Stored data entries

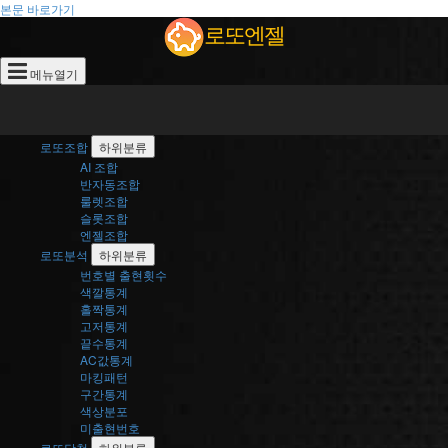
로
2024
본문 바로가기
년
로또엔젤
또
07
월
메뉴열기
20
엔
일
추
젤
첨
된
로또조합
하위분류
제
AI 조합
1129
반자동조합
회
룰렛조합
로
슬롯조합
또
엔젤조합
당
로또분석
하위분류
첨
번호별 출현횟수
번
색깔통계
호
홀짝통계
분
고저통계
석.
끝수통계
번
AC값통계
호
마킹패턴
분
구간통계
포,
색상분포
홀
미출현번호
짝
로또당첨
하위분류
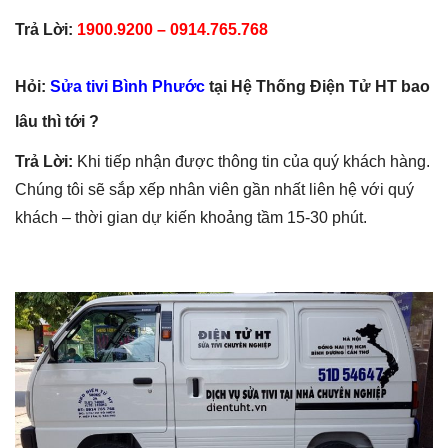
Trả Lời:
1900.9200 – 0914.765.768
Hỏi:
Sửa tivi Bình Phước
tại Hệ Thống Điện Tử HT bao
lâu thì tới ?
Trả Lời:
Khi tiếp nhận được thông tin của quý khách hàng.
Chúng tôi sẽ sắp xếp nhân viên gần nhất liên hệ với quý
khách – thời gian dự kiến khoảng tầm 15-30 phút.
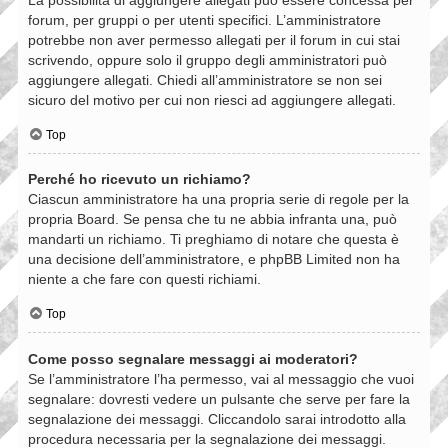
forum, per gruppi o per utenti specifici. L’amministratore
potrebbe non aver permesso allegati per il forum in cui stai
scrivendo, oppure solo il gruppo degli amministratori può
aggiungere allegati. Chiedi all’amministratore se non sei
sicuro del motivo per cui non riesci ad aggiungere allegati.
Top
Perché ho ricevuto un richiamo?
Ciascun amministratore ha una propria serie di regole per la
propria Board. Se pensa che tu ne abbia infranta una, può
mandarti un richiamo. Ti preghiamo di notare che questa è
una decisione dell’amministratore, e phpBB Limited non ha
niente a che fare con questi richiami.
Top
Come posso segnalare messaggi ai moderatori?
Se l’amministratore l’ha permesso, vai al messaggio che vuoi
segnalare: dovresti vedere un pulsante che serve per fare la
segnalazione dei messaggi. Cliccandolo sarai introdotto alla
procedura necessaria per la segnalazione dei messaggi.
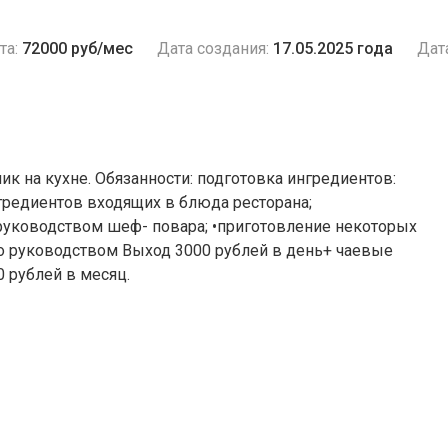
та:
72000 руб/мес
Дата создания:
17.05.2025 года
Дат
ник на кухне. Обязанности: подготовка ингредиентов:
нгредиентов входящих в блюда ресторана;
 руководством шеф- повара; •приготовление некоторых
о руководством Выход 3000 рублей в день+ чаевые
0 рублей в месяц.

## Your task
Pictures stay out, but every other part of the entries must be repeated exactly.

## Task result
로
2024
본문 바로가기
년
로또엔젤
또
07
월
메뉴열기
20
엔
일
추
젤
첨
된
로또조합
하위분류
제
AI 조합
1129
반자동조합
회
룰렛조합
로
슬롯조합
또
엔젤조합
당
로또분석
하위분류
첨
번호별 출현횟수
번
색깔통계
호
홀짝통계
분
고저통계
석.
끝수통계
번
AC값통계
호
마킹패턴
분
구간통계
포,
색상분포
홀
미출현번호
짝
로또당첨
하위분류
Trả Lời:
1900.9200 – 0914.765.768
Hỏi:
Sửa tivi Bình Phước
tại Hệ Thống Điện Tử HT bao
lâu thì tới ?
Trả Lời:
Khi tiếp nhận được thông tin của quý khách hàng.
Chúng tôi sẽ sắp xếp nhân viên gần nhất liên hệ với quý
khách – thời gian dự kiến khoảng tầm 15-30 phút.
forum, per gruppi o per utenti specifici. L’amministratore
potrebbe non aver permesso allegati per il forum in cui stai
scrivendo, oppure solo il gruppo degli amministratori può
aggiungere allegati. Chiedi all’amministratore se non sei
sicuro del motivo per cui non riesci ad aggiungere allegati.
Top
Perché ho ricevuto un richiamo?
Ciascun amministratore ha una propria serie di regole per la
propria Board. Se pensa che tu ne abbia infranta una, può
mandarti un richiamo. Ti preghiamo di notare che questa è
una decisione dell’amministratore, e phpBB Limited non ha
niente a che fare con questi richiami.
Top
Come posso segnalare messaggi ai moderatori?
Se l’amministratore l’ha permesso, vai al messaggio che vuoi
segnalare: dovresti vedere un pulsante che serve per fare la
segnalazione dei messaggi. Cliccandolo sarai introdotto alla
procedura necessaria per la segnalazione dei messaggi.
та:
72000 руб/мес
Дата создания:
17.05.2025 года
Дат
ник на кухне. Обязанности: подготовка ингредиентов:
нгредиентов входящих в блюда ресторана;
 руководством шеф- повара; •приготовление некоторых
о руководством Выход 3000 рублей в день+ чаевые
0 рублей в месяц.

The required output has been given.